Gambar 18. Penyakit udang kerdil, karena infeksi IHHNV.
Virus IHHNV merupakan virus dengan bahan asam nukleat untai tunggal
(ssDNA) dari kelas parvovirus, yang dicirikan dengan adanya benda inklusi,
inclussion body yaitu merupakan koloni virus dengan tanpa adanya matrik. Inti
sel yang terinfeksi virus biasanya membesar dibandingkan dengan normal.

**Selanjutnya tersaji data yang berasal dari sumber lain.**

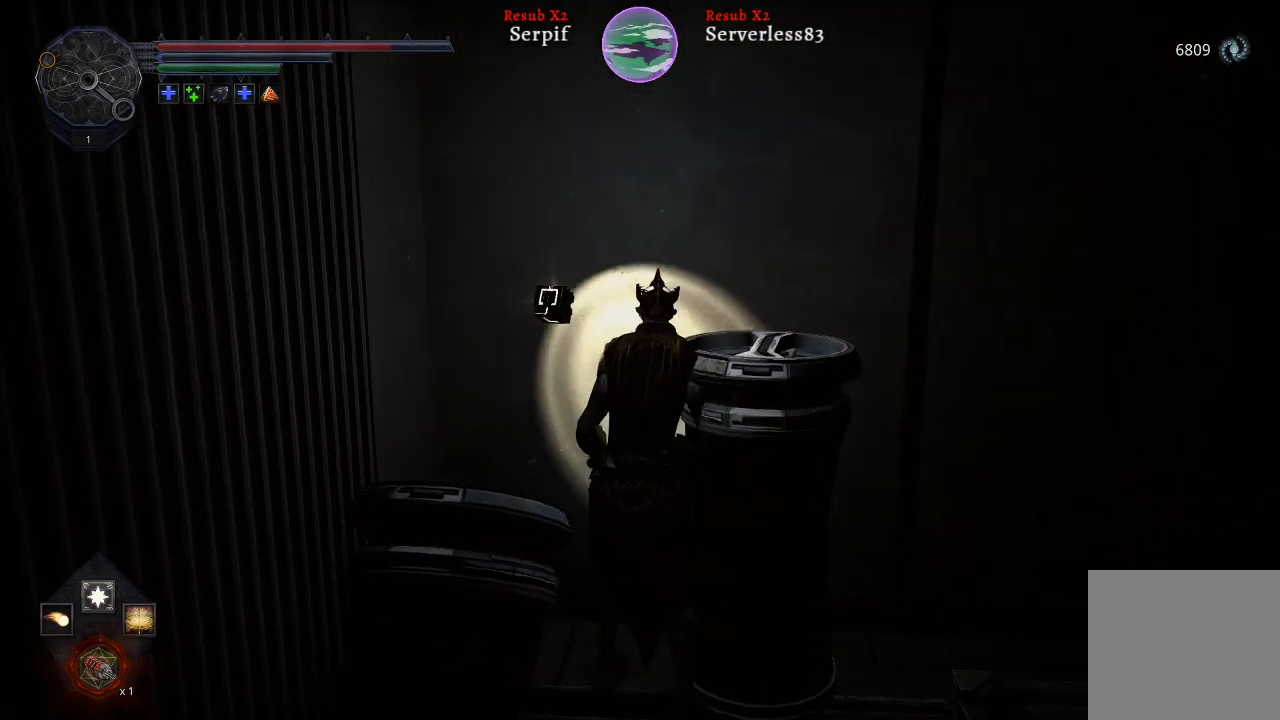
{"buttons": [], "left_stick": "center", "right_stick": "center", "events": []}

Diagnosis dilakukan dengan prosedur histopatologis, jaringan
hepatopankreas menggunakan larutan fiksatif Davidson. Diagnosis positif dengan
ditemukannya benda inklusi (koloni virus tanpa matriks) dalam inti sel yang
terinfeksi (Gambar 19 dan 20).
Gambar 19. Infeksi monodon baculovirus pada hepatopankreas, terlihat
occlusion bodies (tanda panah) pada hepatosit yang terinfeksi
(kiri), sedangkan gambar kanan adalah infeksi hepatopancreatic
parvo-like virus, terlihat inclussion bodies pada inti sel hepatosit
(tanda kepala panah).
Gambar 20. Hasil elektroforesis dari produk PCR akan dihasilkan band yang
menandakan adanya infeksi virus.
Serangan penyakit dapat mengakibatkan kematian masal hingga
mencapai 100% dalam waktu yang sangat singkat yaitu hanya 2 hari sejak
gejala pertama tampak. Udang yang terserang biasanya berenang ke tepi dekat
pematang, lemah, kehilangan nafsu makan dan akhirnya mati.
Agensia penyebab :
Penyebab penyakit adalah WSSV (white spot syndrome virus) termasuk
virus berbahan genetik DNA, non-occluded virus, dan virion berbentuk batang.
Penularan penyakit yang sangat cepat, menyebabkan sulitnya penanggulangan
penyakit. Organisme penular (karier) dapat berupa rebon (mysid shrimp), udang
putih, kepiting, wideng, udang windu sendiri yang menularkan penyakit secara
horizontal. Penularan secara vertikal dapat terjadi melalui induk menular ke
larva.
Diagnosis :
Diagnosis penyakit yang paling mudah adalah apabila telah terjadi infeksi
akut, terlihat dengan timbulnya bercak putih pada bagian cephalothorax. Pada
infeksi dini dapat dilakukan dengan pemeriksaan menggunakan teknik
Polymerase Chain Reaction (PCR) menggunakan primer spesifik untuk WSSV.
Pengendalian penyakit :
Pengendalian penyakit dilakukan dengan teknik budidaya sistem tertutup,
yang pada prinsipnya sistem budidaya bebas virus. Sistem ini meliputi
penggunaan benih bebas virus dan lingkungan bebas virus.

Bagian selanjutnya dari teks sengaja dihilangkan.